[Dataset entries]

....

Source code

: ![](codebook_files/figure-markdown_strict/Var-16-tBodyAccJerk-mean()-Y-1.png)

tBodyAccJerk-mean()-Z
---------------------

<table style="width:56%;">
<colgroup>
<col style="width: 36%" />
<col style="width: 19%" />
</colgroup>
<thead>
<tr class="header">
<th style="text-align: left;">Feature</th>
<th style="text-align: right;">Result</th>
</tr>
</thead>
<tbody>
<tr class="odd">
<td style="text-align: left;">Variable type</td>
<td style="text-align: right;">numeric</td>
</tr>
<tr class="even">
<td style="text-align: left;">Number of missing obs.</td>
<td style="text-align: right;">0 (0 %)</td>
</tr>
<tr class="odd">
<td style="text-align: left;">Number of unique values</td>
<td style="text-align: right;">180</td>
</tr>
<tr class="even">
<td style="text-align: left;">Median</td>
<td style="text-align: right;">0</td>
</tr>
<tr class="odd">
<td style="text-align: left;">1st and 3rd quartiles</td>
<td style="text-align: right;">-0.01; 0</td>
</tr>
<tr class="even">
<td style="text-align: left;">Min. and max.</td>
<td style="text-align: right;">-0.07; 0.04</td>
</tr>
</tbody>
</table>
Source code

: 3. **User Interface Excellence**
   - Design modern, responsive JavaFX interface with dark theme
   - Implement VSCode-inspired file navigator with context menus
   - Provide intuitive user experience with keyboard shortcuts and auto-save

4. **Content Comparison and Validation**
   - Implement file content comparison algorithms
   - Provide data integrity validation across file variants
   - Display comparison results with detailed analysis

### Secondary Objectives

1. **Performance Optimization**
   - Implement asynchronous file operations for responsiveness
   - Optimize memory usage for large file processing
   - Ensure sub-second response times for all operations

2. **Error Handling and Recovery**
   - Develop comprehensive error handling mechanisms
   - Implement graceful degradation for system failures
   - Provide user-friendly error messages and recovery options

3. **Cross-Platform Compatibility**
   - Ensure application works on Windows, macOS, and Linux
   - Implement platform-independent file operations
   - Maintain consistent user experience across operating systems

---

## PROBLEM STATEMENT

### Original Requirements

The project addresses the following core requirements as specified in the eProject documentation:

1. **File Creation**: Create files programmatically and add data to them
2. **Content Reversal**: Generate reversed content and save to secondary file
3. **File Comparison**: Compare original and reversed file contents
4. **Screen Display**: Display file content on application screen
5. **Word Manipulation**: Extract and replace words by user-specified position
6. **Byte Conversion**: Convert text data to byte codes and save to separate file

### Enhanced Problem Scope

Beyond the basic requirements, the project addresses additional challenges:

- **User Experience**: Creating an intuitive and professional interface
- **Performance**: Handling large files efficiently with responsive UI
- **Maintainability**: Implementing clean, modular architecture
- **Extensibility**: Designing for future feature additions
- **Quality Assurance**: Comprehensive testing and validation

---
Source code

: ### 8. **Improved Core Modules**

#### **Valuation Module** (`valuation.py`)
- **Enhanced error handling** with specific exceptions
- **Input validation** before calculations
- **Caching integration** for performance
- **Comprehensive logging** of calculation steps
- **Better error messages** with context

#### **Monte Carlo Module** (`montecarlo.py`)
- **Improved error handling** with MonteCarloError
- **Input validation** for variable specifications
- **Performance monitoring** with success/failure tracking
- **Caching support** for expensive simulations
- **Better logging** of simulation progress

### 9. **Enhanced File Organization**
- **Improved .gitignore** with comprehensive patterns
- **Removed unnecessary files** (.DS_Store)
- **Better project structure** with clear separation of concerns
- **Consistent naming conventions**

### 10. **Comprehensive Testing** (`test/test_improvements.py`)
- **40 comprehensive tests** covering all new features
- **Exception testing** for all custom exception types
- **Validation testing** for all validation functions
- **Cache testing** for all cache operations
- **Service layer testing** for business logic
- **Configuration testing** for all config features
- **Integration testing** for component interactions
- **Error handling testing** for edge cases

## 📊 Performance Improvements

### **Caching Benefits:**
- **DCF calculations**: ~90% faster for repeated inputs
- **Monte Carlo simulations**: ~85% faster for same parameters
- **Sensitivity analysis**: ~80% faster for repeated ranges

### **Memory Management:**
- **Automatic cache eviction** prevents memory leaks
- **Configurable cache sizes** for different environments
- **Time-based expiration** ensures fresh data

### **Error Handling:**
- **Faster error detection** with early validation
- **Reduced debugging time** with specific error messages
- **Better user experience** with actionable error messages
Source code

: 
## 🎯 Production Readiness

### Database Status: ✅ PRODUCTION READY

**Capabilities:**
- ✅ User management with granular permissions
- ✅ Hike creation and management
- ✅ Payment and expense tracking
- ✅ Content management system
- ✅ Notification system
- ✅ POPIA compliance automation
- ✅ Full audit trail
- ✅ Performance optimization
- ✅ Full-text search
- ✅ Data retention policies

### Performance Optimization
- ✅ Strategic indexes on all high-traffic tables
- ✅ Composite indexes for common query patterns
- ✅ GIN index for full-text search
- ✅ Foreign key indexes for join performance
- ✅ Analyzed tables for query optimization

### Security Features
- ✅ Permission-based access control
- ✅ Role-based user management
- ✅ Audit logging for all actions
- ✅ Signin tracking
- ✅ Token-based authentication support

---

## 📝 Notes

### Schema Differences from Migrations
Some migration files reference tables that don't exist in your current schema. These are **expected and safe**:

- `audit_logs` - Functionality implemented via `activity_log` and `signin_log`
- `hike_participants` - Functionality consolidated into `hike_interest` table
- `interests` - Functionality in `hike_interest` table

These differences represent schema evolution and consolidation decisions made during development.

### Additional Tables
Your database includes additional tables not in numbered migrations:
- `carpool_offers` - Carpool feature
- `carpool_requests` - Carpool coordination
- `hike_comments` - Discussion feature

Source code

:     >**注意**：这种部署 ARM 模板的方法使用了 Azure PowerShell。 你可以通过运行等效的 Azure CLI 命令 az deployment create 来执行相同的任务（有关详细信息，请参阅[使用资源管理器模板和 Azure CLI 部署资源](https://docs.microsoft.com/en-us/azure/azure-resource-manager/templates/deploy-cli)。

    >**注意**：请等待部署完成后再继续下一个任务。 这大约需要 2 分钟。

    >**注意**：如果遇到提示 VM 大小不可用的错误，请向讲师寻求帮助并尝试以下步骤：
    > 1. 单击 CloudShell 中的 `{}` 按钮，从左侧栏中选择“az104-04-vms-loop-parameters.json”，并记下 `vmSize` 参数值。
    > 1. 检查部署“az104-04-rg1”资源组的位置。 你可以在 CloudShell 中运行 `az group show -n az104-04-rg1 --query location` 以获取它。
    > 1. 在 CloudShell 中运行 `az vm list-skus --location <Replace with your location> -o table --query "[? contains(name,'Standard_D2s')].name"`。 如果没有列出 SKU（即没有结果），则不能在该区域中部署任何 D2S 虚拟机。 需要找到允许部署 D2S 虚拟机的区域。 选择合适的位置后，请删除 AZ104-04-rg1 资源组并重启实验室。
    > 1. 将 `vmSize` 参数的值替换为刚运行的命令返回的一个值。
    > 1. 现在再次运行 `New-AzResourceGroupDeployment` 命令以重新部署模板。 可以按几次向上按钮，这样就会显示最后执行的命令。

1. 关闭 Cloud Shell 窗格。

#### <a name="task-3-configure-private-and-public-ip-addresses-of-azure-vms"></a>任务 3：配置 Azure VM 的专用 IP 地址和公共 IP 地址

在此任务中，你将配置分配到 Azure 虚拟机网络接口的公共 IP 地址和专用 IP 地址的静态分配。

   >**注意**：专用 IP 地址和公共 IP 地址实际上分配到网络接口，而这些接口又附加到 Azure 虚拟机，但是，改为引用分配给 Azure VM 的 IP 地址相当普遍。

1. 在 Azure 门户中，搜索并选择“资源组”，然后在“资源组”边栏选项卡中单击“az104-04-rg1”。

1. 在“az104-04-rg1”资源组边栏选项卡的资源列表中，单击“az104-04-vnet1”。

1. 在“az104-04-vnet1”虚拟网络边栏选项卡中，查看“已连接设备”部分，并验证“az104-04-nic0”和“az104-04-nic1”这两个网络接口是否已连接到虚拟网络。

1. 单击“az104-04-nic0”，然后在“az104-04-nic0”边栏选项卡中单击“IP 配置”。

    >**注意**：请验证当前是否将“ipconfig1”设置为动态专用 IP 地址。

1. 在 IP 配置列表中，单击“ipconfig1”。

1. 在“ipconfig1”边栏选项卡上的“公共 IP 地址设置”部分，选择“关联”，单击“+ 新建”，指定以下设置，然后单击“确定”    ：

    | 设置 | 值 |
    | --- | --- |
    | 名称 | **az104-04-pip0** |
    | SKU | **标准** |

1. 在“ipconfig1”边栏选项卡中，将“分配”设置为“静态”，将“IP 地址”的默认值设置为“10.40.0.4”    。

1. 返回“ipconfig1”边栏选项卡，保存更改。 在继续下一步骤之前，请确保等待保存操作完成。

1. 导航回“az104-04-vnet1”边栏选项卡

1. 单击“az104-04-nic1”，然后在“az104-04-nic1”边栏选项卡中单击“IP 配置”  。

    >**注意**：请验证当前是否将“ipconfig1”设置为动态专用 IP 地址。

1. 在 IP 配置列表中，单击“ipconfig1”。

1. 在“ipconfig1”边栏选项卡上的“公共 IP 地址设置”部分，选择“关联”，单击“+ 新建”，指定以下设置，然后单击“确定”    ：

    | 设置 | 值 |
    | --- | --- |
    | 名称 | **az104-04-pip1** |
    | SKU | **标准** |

....

## YOUR INSTRUCTIONS
For each line above that contains "intuitive", make a copy.

## WRITTEN RESPONSE
   - Provide intuitive user experience with keyboard shortcuts and auto-save
- **User Experience**: Creating an intuitive and professional interface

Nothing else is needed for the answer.